Its neo-colonial independence left a structure dependent on the export of raw materials, with a backward workforce and a social elite that largely responded to the standards of the former metropolis, Belgium, and thus to the great Western powers.

That African country under Belgian control from 1908 to 1960, which King Leopold II ruled as a 'hacienda', still suffers the aftermath of that period in its social distortions, although one of his most notable figures, the nationalist Patricio Emery Lumumba, assassinated in 196,1was the leader of the process of continental decolonization.

WHAT NOW?

All the variables indicated in the Congolese history are related to violent continuity solutions, which partially respond to some challenges, but have not offered a definitive option to meet two requirements: security and development.

According to academics, an unstable DRC is considered to be of benefit to extra-regional powers, because what happens in Congolese territory will affect all of Central Africa, the Great Lakes and even the southern region, which is, in sum, the majority of the sub-Saharan area.

Strengthening the imbalance to keep a State under control can benefit the great capitals of the world in this era of the technology of Coltan (columbite-tantalites), which exports are lead by the DRC worldwide receiving of few receiving few remunerations from international trade.

Violence escalates again and now strikes are boost by the opposition race against the president, Joseph Kabila, backed by the security forces, but criticized by civil society due to an alleged desired for a third term at the head of the country, when the Constitution only stipulates two.

Since the end of last year a new lethal dose was added to the violent scenario because political opposition, which agreed in December 2016 with the president the issue of the elections for 2017, considers that the time the the year have already expired.

According to estimates, on average some 5,500 people leave their homes every day in the DRC, where more than 70 armed factions fight for control of resources in a general way, which could lead the country from a crisis to a catastrophe.

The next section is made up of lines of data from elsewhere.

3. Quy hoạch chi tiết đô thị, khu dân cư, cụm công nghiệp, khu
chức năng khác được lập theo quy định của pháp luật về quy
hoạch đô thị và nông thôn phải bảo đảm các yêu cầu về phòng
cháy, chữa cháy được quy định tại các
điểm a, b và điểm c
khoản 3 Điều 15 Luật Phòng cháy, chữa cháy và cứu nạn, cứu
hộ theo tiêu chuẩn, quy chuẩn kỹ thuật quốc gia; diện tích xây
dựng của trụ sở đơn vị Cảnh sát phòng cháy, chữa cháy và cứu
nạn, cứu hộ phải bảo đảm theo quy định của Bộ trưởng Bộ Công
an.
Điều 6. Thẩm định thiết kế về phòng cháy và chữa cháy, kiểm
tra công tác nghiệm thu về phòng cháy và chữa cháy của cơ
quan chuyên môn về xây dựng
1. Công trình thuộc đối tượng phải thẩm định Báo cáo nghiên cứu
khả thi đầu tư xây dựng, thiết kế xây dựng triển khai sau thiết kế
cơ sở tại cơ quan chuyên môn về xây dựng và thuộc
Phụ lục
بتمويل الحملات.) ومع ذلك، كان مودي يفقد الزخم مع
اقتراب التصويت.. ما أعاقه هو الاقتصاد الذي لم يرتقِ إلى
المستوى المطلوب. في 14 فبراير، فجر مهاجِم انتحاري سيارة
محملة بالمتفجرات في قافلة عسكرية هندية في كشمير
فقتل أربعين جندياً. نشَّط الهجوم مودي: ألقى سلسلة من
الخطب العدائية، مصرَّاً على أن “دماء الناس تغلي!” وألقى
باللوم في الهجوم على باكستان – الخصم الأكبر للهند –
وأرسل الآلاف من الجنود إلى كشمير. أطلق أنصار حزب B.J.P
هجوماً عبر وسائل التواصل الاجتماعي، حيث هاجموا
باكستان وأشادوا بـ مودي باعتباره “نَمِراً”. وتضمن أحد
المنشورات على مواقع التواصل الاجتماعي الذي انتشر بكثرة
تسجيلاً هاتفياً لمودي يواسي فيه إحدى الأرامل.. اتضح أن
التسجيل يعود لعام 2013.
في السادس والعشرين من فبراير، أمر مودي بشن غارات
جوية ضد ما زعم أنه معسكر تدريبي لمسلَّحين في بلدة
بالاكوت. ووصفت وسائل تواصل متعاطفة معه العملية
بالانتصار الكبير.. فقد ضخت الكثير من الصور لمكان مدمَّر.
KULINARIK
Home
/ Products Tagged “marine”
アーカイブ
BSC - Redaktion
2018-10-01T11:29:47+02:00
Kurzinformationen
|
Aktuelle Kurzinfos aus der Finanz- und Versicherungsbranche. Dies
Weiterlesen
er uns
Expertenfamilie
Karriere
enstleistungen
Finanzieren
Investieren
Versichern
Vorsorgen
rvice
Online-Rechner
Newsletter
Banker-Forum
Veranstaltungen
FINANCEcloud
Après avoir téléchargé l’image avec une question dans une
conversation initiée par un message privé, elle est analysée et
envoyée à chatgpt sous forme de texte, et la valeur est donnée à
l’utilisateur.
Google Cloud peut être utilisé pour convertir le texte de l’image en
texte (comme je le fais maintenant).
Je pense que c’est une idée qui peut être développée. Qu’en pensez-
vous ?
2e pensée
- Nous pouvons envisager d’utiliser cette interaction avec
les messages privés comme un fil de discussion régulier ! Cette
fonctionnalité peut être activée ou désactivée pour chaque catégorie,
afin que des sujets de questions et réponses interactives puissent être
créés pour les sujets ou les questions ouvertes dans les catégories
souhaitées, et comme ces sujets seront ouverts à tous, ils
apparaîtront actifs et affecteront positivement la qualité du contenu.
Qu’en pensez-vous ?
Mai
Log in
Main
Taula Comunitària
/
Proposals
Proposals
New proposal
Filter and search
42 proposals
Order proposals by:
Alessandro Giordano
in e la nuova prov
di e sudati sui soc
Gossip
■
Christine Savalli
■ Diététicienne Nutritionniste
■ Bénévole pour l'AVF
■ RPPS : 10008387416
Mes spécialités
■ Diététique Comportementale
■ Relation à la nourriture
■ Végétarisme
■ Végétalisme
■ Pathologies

The Internal Displacement Monitoring Centre (IDMC) indicated that more than 1.7 million Congolese fled their homes in 2017 due to insecurity, which put the total of displaced persons at four million, more than in the cases of Syria, Yemen and South Sudan, that are at war.

Clashes between protesters and riot police were staged in the streets, with a high toll of casualties, most of them in Kinshasa, where the events involved devout Catholics: 82 priests were arrested in that capital and 41 in the rest of the country, according to press reports.

The Lay Coordination Committee of the Catholic Church organized on December 31, at the national level, a march to demand the full implementation of the End of the Year Agreement in all its provisions, which confronted the public forces and that triggered tensions that until now seem endless.